__ASSIGNED TASK 1__.
In the forum thread on aiming wiper nozzles, how long did the original poster say it took to get the nozzles aimed as wanted?
__ASSIGNED TASK 2__.
Please list every object named in the forum thread on aiming wiper nozzles as something to use for re-aiming them.
__ASSIGNED TASK 3__.
Reproduce the forum thread on aiming wiper nozzles from "thanks for all" up to and including "good stuff.".

__DOCUMENT SECTION__.
+++++

# aim on nozzles for wipers



## L7jr (Apr 28, 2005)

Iv'e noticed recently that the nozzles on my altima on the driver side are aimed incorrectly. The nozzle has two holes...the left hole shoots too low and it sprays my inspection and registration stickers and the right hole sprays the very top of my windshield. It sprays so high that my moonroof gets sprayed. I was wondering if anyone knew if there was a way to re-aim the nozzles without going to the dealer. I was thinking of trying a bent paperclip but I don't want to damage the nozzle. Thanks, David


----------



## aaron629 (May 4, 2005)

*stick a needle*

I never tried it before but try sticking a needle in the hole and moving it around. If you screw it up just buy some new ones.


----------



## Asleep (Jan 19, 2003)

aaron629 said:


> I never tried it before but try sticking a needle in the hole and moving it around. If you screw it up just buy some new ones.


exactly what i was going to say. try using the smallest sewing needle you can use so you dont jam some of the white corrosion too far into the nozzle.


----------



## L7jr (Apr 28, 2005)

AsleepAltima said:


> exactly what i was going to say. try using the smallest sewing needle you can use so you dont jam some of the white corrosion too far into the nozzle.


thanks im going to try it and let you know if it works


----------



## aaron629 (May 4, 2005)

*hope it works*

Good hope it works.


----------



## tcratboy321 (Apr 11, 2005)

same thing i just did with my alty...i just used the tip of a nail, and moved and tested and moved and tested an well you get the point...works like a charm now


----------



## Asleep (Jan 19, 2003)

tcratboy321 said:


> same thing i just did with my alty...i just used the tip of a nail, and moved and tested and moved and tested an well you get the point...works like a charm now


so it looks like you found this board too? 


so... is the original problem in this thread solved?


----------



## tcratboy321 (Apr 11, 2005)

^^^ lol ..yup


----------



## L7jr (Apr 28, 2005)

tcratboy321 said:


> ^^^ lol ..yup



thanks for all the input i was the original person who started this thread and i used the smallest sewing needle i could find and it worked it took a total of like 5-10 minutes ot get the nozzles the way i wanted 
thanks again david


----------



## Asleep (Jan 19, 2003)

good stuff.


----------

+++++

__SUPPLIED DATA__.
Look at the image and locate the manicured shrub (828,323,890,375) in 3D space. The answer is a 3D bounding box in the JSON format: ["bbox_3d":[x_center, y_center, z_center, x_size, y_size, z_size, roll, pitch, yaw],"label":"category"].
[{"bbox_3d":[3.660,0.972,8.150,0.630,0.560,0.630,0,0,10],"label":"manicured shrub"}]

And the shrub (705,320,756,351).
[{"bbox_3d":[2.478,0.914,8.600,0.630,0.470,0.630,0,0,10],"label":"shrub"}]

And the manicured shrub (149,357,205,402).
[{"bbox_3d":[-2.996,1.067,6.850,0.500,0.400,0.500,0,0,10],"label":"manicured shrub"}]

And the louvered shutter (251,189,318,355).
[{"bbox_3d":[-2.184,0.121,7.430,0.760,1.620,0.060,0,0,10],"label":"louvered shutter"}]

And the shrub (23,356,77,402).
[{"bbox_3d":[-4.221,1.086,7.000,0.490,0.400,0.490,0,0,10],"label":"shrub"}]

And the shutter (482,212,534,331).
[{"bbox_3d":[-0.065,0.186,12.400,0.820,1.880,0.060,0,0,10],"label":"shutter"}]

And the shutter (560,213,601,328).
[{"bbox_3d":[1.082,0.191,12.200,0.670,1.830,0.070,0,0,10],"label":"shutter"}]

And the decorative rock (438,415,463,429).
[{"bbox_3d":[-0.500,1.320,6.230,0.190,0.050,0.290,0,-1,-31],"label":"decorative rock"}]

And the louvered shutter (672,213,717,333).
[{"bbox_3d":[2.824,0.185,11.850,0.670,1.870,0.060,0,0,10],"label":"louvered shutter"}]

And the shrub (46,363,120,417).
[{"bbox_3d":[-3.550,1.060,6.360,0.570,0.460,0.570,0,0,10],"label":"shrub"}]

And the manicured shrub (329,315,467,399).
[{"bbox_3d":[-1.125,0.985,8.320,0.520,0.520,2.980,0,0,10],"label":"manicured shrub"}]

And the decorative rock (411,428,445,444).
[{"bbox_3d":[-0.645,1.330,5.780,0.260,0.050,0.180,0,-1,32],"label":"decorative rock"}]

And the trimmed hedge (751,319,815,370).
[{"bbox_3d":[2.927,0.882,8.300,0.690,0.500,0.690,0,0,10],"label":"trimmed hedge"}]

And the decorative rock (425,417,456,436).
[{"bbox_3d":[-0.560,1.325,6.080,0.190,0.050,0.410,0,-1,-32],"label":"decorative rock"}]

+++++

__TASK OUTPUT 1__.
About 5 to 10 minutes.

__TASK OUTPUT 2__.
- A bent paperclip
- A needle
- The smallest sewing needle
- The tip of a nail

__TASK OUTPUT 3__.
thanks for all the input i was the original person who started this thread and i used the smallest sewing needle i could find and it worked it took a total of like 5-10 minutes ot get the nozzles the way i wanted 
thanks again david


----------



## Asleep (Jan 19, 2003)

good stuff.